Print Friendly, PDF & Email

31 comments

  1. Bugs

    The Council of State will review this once it’s passed and strike down the offending provisions before the law is promulgated. This is a typical tactic of the Macron machine – total overkill and exaggeration to the point of panic in order to get what they really want promulgated and ultimately sneak in more than what the Council would ordinarily accept. I think they’re on to the scam at this point. The immigration law was the last straw. All that said, there’s a big problem with the unregulated practice of medicine in France (with most quacks paid in cash) so perhaps some heads need to roll.

    1. JW

      The decline in the ability of the French health service to satisfy its ‘clients’ over the last decade or so, has led to dissatisfaction and increasing retirements of much needed experienced staff.
      Much as they want to ensure that ‘private’ sector provision is kept at bay , a move towards at least similar to that in Spain is required.

    2. SirTimothy

      Agreed about the Conseil Constitutionnel and their relationship to Macron’s current législative strategy.

      It’s also worth noting that homeopathy is very very popular and legitimized by pharmacies in France.

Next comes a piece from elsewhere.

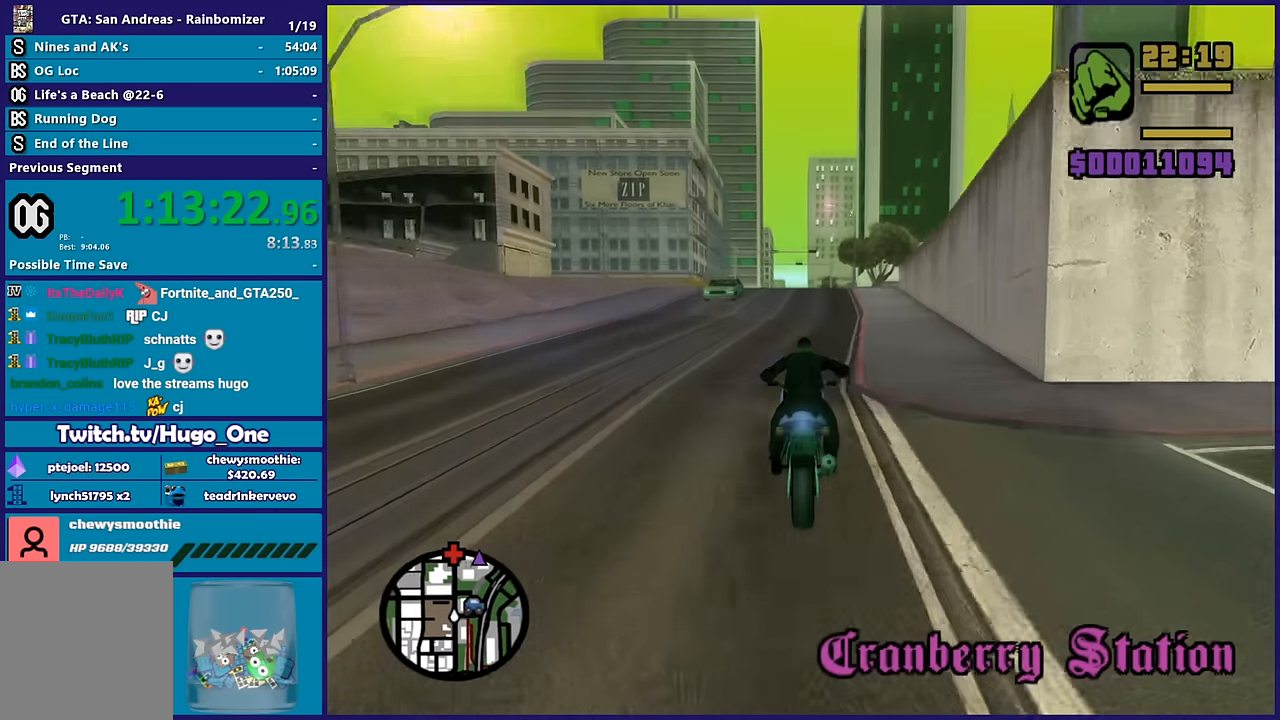
{"buttons": ["R2"], "left_stick": "up", "right_stick": "center", "button_events": []}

      Also…let’s call it “traditional medecine” practices are widespread and have deep roots outside of Paris. I live in a mostly rural area of central France and everybody here knows multiple people who they believe are able to do some variety of what we might call psychic healing or faith healing. They call it “cutting off the fire” or “abjuring the fire”, and it’s generally used to reduce serious pain in particular around burns, essentially through something like laying on hands and prayer or incantation. I have people in my extended family that are reputed for having this power and very reasonable rational people around me will call on their services. This was quite surprising for me as an American who generally relies on science and rationality as my ways of knowing, but in the way it’s integrated into the culture it seems generally harmless or even a nice thing to have around. There are generally understood taboos about asking for money for these healing sessions, and I don’t personally know anyone who thinks they are a replacement for traditional medicine (I’m sure they’re out there). After all, the placebo effect is a truly excellent acute pain treatment.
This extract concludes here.